◆ Instructions for the task: In the data that follows, find the line containing "cup: present [460,64,495,88]"; then quote that line and every line after it, exactly, through the last one.

◆ Supplied records:
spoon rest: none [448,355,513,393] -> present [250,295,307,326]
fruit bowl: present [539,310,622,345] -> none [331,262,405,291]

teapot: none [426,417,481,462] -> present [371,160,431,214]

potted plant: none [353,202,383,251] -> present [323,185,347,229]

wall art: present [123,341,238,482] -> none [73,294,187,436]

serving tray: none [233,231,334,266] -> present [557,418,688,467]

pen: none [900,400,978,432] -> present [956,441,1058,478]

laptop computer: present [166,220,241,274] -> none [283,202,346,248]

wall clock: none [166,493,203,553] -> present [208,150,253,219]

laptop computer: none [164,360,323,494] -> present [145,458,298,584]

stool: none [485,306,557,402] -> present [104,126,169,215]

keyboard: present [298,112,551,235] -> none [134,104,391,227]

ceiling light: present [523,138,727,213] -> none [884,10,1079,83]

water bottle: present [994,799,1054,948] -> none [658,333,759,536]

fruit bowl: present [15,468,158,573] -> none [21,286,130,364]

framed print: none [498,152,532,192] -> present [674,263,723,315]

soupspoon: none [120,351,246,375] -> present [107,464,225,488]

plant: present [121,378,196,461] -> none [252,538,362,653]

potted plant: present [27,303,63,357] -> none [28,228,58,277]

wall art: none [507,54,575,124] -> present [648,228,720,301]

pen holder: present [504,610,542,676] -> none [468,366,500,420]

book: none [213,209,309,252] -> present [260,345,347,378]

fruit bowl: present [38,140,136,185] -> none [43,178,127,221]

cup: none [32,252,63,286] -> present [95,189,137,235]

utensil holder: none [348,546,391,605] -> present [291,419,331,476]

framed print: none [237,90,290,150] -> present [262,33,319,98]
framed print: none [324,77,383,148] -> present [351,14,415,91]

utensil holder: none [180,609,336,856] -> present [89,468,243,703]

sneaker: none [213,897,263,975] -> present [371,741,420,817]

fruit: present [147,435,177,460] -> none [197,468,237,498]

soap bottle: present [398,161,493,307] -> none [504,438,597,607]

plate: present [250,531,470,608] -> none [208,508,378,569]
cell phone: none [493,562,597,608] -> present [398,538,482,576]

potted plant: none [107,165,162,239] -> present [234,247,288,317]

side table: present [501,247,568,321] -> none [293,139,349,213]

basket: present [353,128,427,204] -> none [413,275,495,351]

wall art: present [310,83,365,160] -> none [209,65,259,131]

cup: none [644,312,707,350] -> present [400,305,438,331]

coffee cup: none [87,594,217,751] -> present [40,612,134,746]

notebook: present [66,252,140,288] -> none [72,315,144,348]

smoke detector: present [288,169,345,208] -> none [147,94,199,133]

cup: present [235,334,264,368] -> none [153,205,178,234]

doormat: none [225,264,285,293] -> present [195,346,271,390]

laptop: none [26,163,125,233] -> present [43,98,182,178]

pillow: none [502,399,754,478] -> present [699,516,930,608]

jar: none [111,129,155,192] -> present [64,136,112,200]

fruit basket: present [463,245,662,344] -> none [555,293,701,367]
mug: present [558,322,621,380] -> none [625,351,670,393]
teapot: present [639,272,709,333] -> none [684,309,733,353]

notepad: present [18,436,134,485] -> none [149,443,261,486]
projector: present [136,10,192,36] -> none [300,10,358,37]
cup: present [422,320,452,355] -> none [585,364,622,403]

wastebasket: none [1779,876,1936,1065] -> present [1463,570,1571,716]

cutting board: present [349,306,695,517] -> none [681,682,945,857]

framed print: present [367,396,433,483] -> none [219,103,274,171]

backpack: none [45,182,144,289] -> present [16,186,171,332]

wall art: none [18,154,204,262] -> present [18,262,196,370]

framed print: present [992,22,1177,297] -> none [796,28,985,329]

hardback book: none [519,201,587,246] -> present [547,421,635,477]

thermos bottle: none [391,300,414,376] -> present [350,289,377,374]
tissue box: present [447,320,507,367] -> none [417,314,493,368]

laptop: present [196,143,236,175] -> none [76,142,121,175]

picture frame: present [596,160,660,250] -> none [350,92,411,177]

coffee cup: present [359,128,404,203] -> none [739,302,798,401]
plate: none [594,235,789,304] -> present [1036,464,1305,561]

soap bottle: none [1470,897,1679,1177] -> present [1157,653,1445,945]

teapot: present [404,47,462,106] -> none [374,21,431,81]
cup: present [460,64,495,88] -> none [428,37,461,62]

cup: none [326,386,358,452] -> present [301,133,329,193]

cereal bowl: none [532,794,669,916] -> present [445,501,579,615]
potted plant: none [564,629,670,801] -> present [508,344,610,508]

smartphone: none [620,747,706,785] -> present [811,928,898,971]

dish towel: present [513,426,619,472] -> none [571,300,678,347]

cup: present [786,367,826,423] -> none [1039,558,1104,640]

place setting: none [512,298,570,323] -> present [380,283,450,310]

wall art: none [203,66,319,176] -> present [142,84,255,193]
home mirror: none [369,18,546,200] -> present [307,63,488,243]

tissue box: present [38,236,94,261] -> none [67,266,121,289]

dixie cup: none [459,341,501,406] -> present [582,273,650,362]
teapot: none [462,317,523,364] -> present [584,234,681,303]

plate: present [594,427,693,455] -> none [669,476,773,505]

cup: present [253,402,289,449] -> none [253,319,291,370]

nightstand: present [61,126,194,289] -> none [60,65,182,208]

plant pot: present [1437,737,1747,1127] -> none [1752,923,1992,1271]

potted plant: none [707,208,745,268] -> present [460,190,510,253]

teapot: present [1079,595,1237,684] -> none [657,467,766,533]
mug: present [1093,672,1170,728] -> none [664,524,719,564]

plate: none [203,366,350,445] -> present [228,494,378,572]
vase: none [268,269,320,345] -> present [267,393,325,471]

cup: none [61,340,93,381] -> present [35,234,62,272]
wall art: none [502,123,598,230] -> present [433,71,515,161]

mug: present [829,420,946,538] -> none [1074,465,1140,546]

◆ Answer section:
cup: present [460,64,495,88] -> none [428,37,461,62]

cup: none [326,386,358,452] -> present [301,133,329,193]

cereal bowl: none [532,794,669,916] -> present [445,501,579,615]
potted plant: none [564,629,670,801] -> present [508,344,610,508]

smartphone: none [620,747,706,785] -> present [811,928,898,971]

dish towel: present [513,426,619,472] -> none [571,300,678,347]

cup: present [786,367,826,423] -> none [1039,558,1104,640]

place setting: none [512,298,570,323] -> present [380,283,450,310]

wall art: none [203,66,319,176] -> present [142,84,255,193]
home mirror: none [369,18,546,200] -> present [307,63,488,243]

tissue box: present [38,236,94,261] -> none [67,266,121,289]

dixie cup: none [459,341,501,406] -> present [582,273,650,362]
teapot: none [462,317,523,364] -> present [584,234,681,303]

plate: present [594,427,693,455] -> none [669,476,773,505]

cup: present [253,402,289,449] -> none [253,319,291,370]

nightstand: present [61,126,194,289] -> none [60,65,182,208]

plant pot: present [1437,737,1747,1127] -> none [1752,923,1992,1271]

potted plant: none [707,208,745,268] -> present [460,190,510,253]

teapot: present [1079,595,1237,684] -> none [657,467,766,533]
mug: present [1093,672,1170,728] -> none [664,524,719,564]

plate: none [203,366,350,445] -> present [228,494,378,572]
vase: none [268,269,320,345] -> present [267,393,325,471]

cup: none [61,340,93,381] -> present [35,234,62,272]
wall art: none [502,123,598,230] -> present [433,71,515,161]

mug: present [829,420,946,538] -> none [1074,465,1140,546]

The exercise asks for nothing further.